What CRM Looks Like in Action
CRM solutions are being leveraged by many businesses and industries today. The beauty of the technology is that it can be adapted to meet the needs of its users, meaning it remains functional no matter what the goal or focus is. Here are some examples of companies using CRM in the real world:
Video Games and Entertainment
Activision explicitly uses their CRM solution — Marketing Cloud by Salesforce — to monitor social media discussions surrounding their products. The tool zeroes in on what their audience is talking about and allows company reps to respond and interact. In fact, they’ve leveraged it as a way to provide cheaper, more effective customer service via social media channels. The result is a 25% decreased cost in customer service-related operating expenses while also netting an increase in customer satisfaction.

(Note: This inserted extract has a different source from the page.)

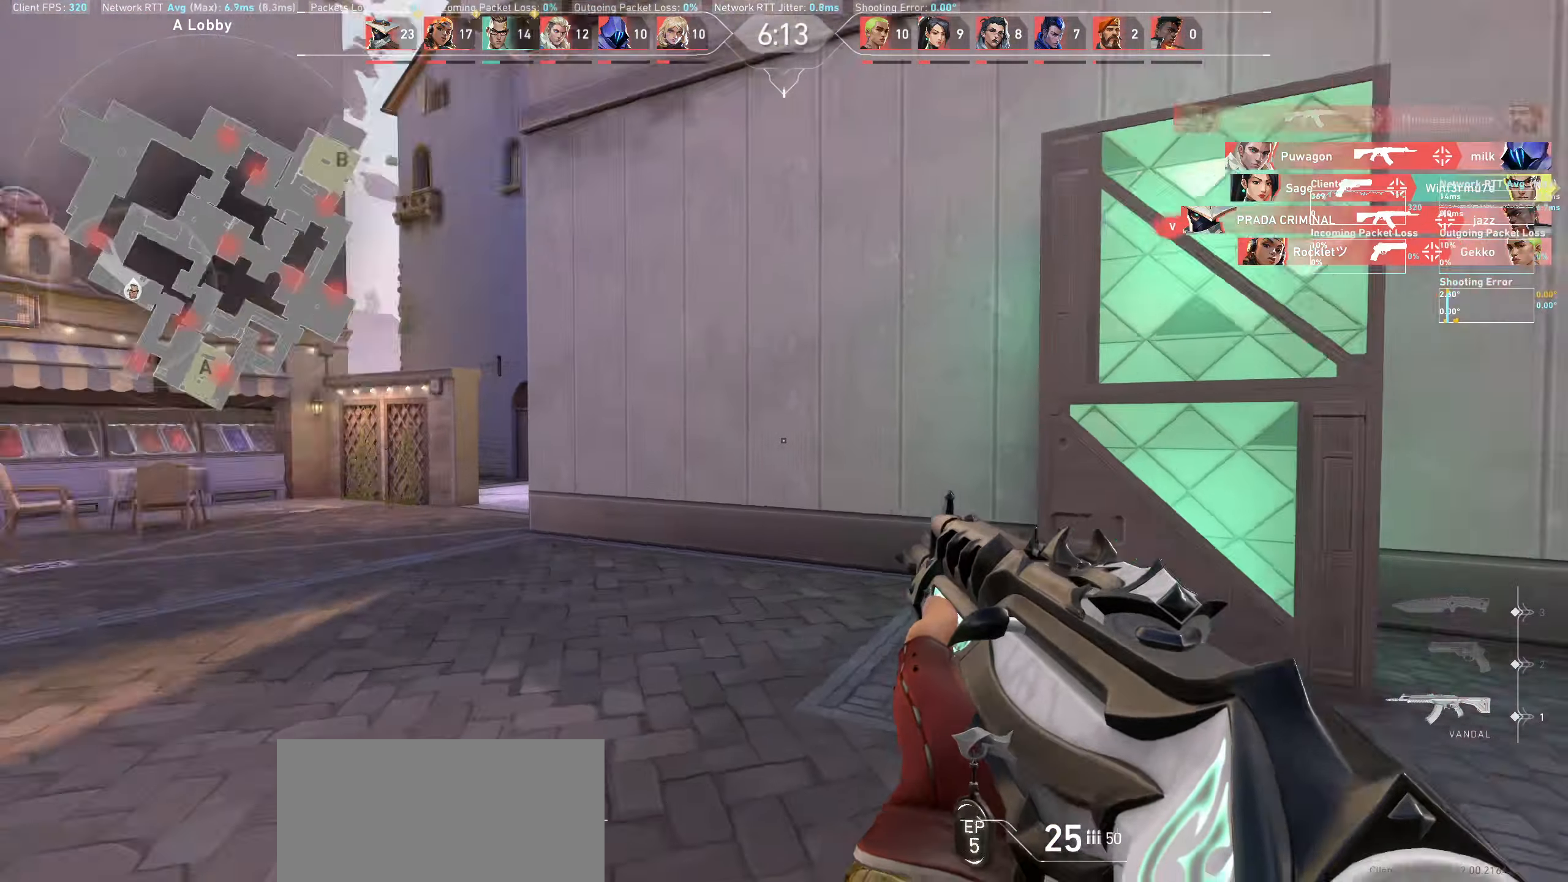
{"keys": ["a", "w"], "mouse": [], "events": [[433, "w", "down"]]}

Contracting, Construction, and Design
For a small business, sustained customer relationships and positive word-of-mouth advertising are critical to remaining afloat. But managing these aspects of a business, along with all the necessary internal tasks, can be incredibly difficult in the construction and development industry. CRM solutions can help alleviate a lot of these issues as well as enable paperless and digital operations: something a lot of the industry is behind on. Employee scheduling, time tracking, customer interactions, and data entry can all be simplified and streamlined with the appropriate CRM tool.
Food and Beverage
KFC has leveraged its CRM solution not just for simple data collection, but also to power a customer loyalty app and service. All interactions and engagements are recorded, processed and leveraged to deliver more personalized experiences to loyal customers. For instance, the loyalty app will make a note of each customer’s current location and offer local deals and promotions for their closest restaurant. It will also track in-app habits and actions to provide more targeted marketing experiences.

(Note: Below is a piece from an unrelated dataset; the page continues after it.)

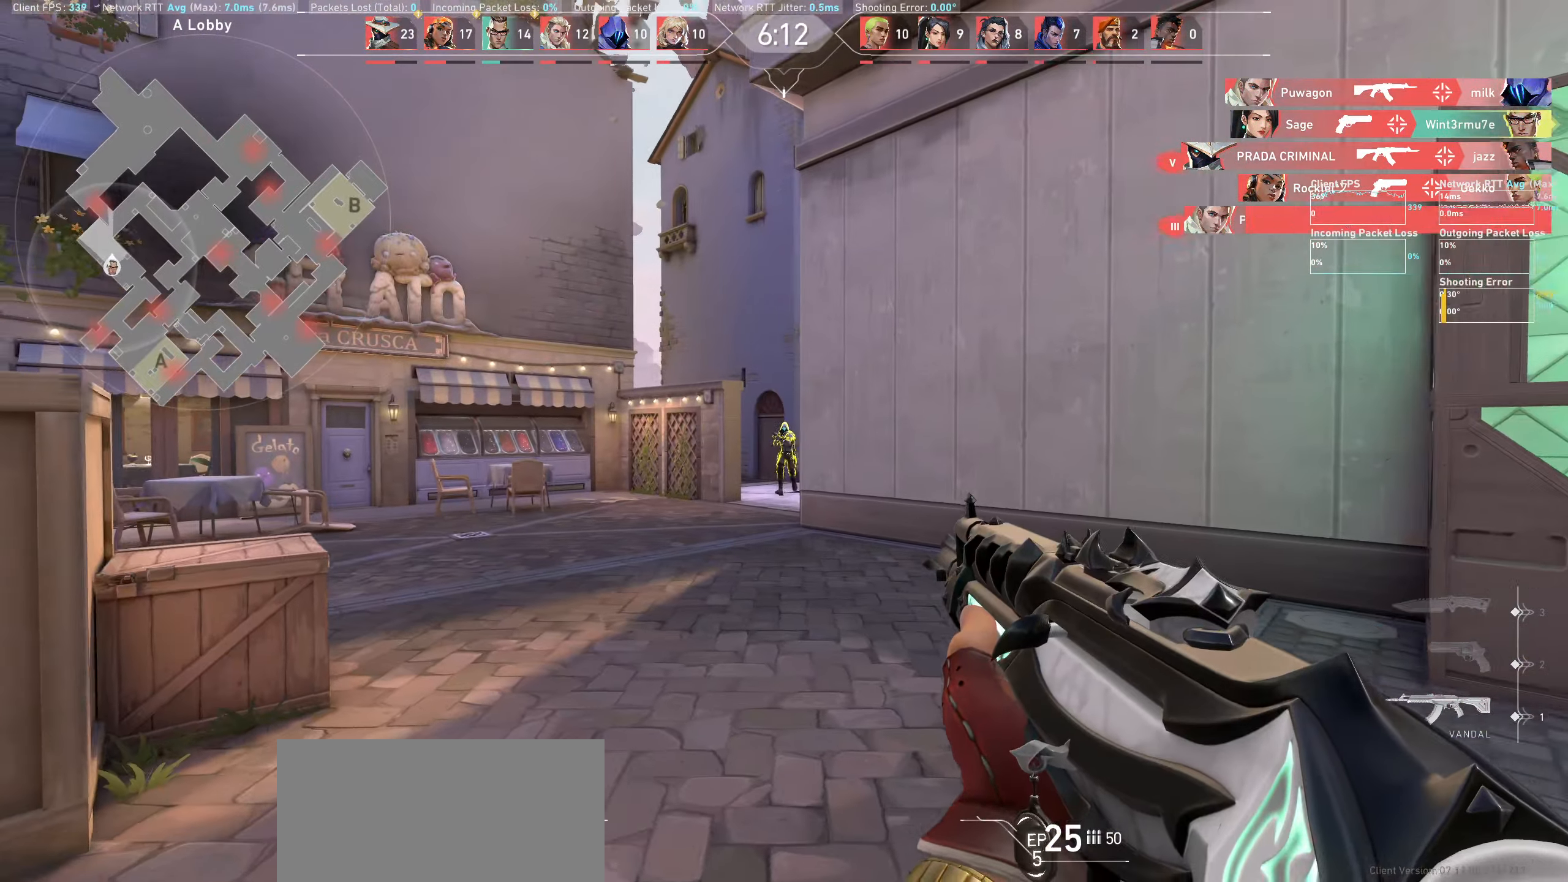
{"keys": [], "mouse": [], "events": [[133, "a", "up"], [133, "w", "up"], [266, "mouse_left", "down"], [300, "d", "down"], [466, "mouse_left", "up"], [500, "d", "up"]]}
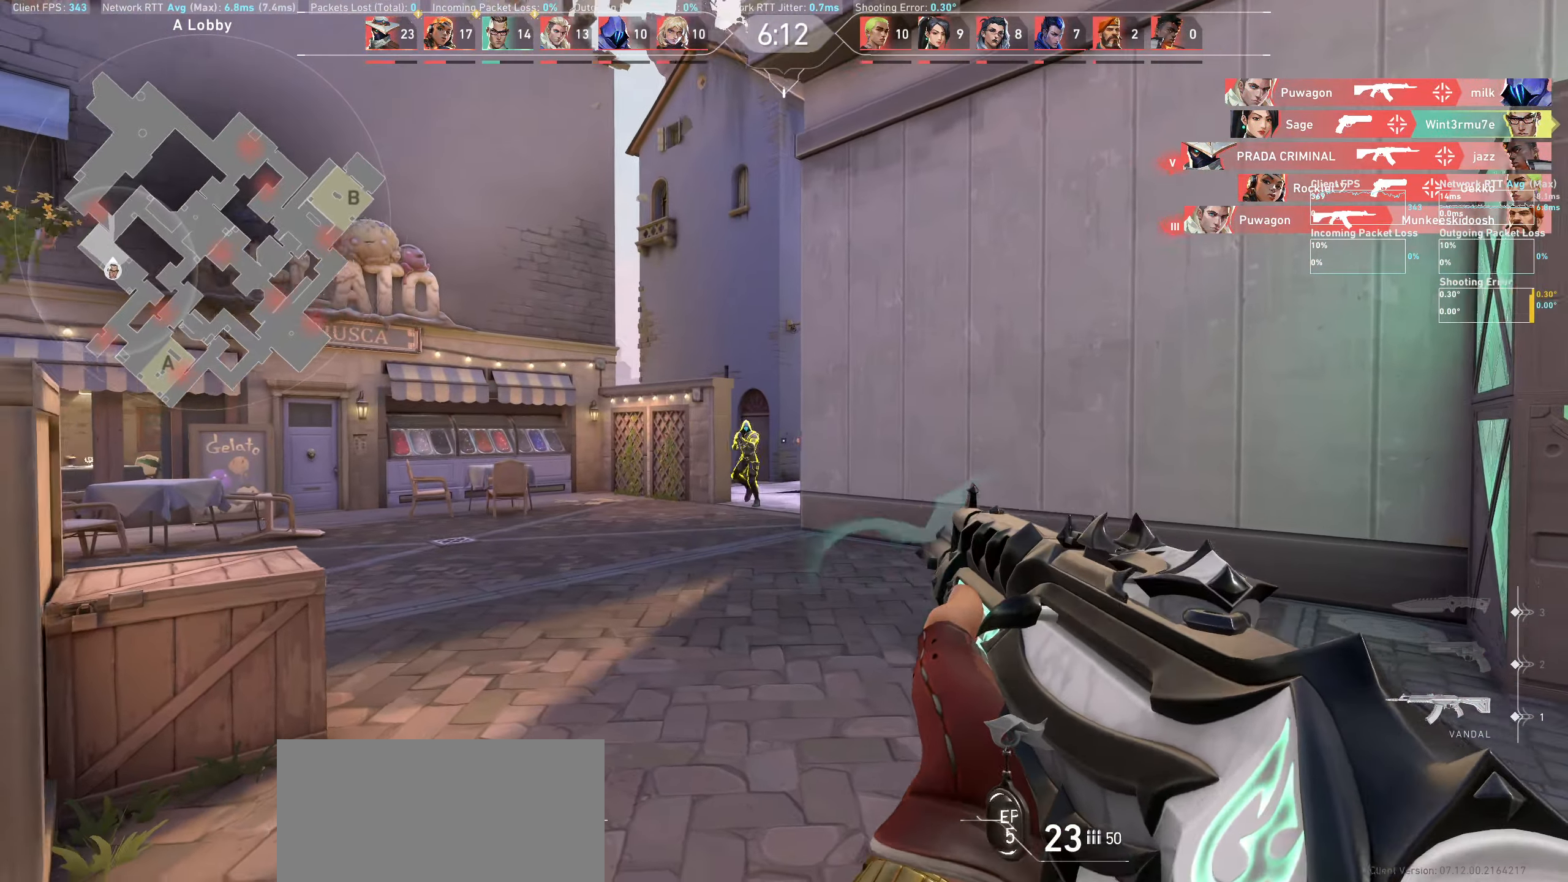
{"keys": [], "mouse": [], "events": [[166, "d", "down"], [183, "mouse_left", "down"], [383, "mouse_left", "up"], [400, "d", "up"]]}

Online Retail and E-commerce
Of course, one of the more obvious use cases of CRM can be seen in the way Amazon interacts with and engages its customers. With the help of CRM software from Oracle, Amazon can deliver much more targeted interactions with its online and mobile customers. For instance, it sends out emails with recommended purchases based on browsing or recent purchase history. Personalized pricing is delivered based on location, product availability and more — all of which requires a detailed user and local data. Customers are also contacted to participate in surveys and provide feedback, like reviews on products they just bought, and much more.

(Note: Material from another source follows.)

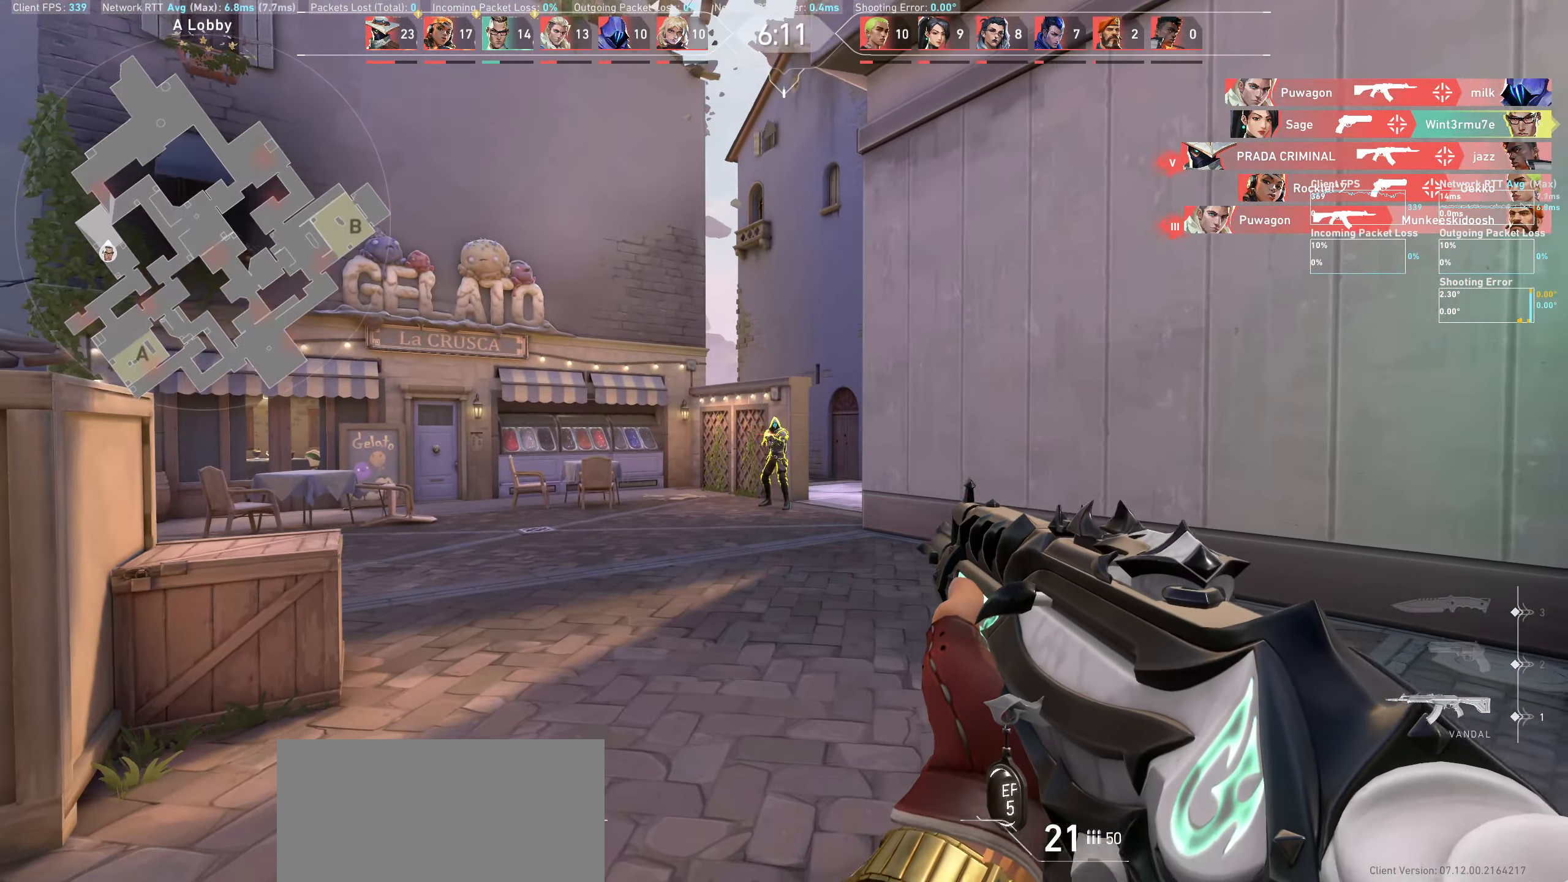
{"keys": ["d"], "mouse": ["left"], "events": [[66, "mouse_left", "down"], [266, "mouse_left", "up"], [366, "d", "down"], [366, "mouse_left", "down"]]}
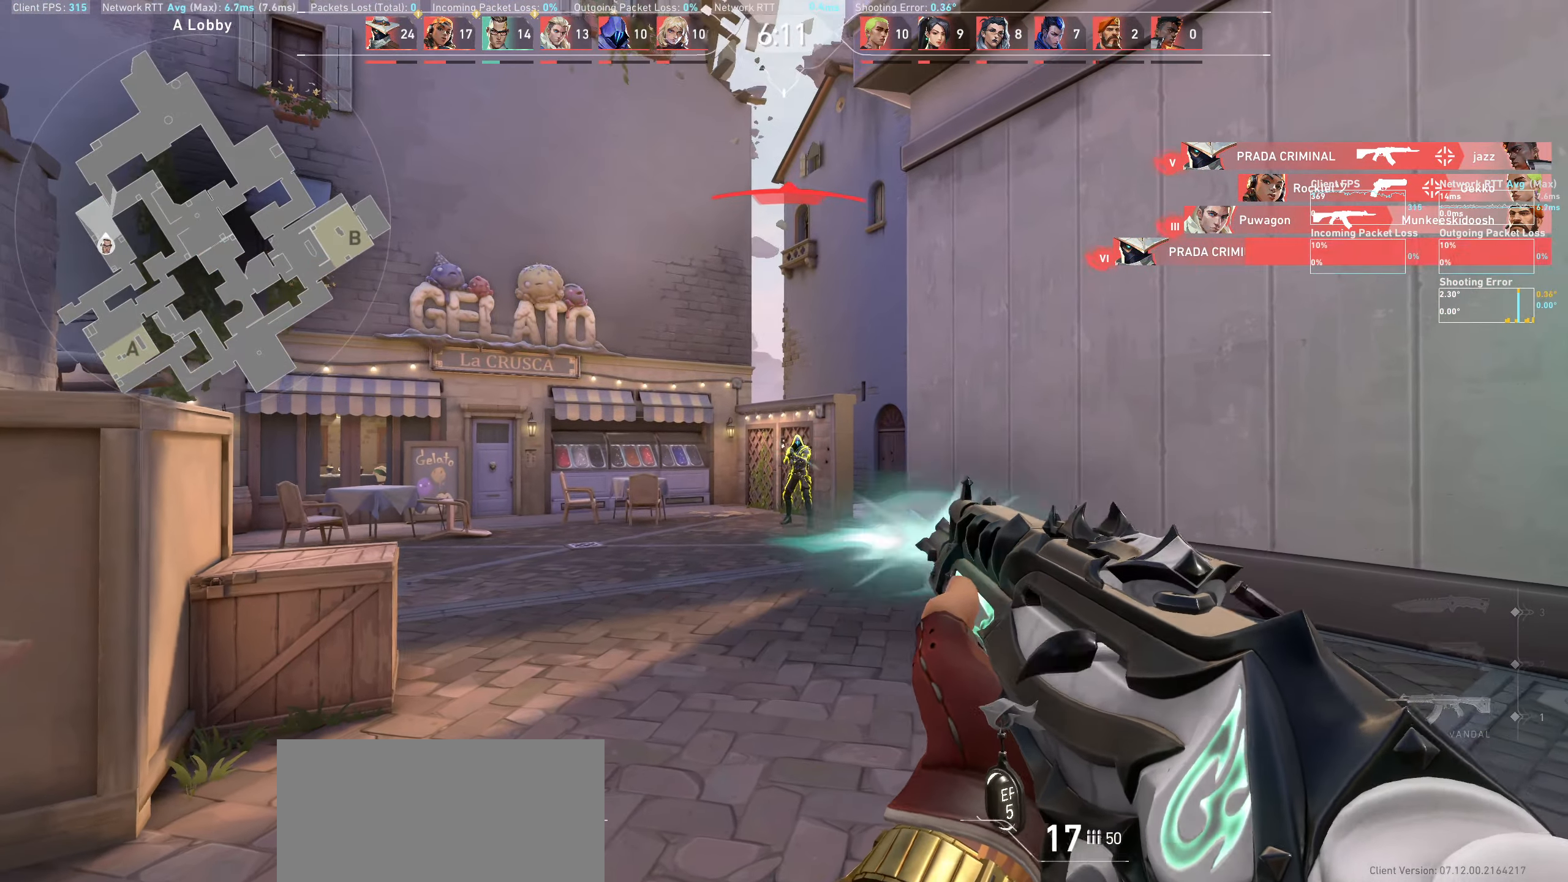
{"keys": ["a"], "mouse": [], "events": [[66, "d", "up"], [66, "mouse_left", "up"], [250, "mouse_left", "down"], [333, "a", "down"], [450, "mouse_left", "up"]]}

What Can a CRM Do for You?
Because of its scalability and adaptability, it’s tough to nail down exactly how a CRM solution is going to impact varying businesses. Not to mention: each team will implement and leverage the technology in different ways. You can see this in how KFC uses it to power their customer rewards program, compared to construction, where it’s more of an organizational and support tool. That said, recent studies have shown that for companies that use a CRM, the average return on investment is about $8.71 for each dollar spent. That number continues to increase as more organizations achieve success as a result of the technology. Knowing that there’s no doubt that a CRM solution can and will help your business.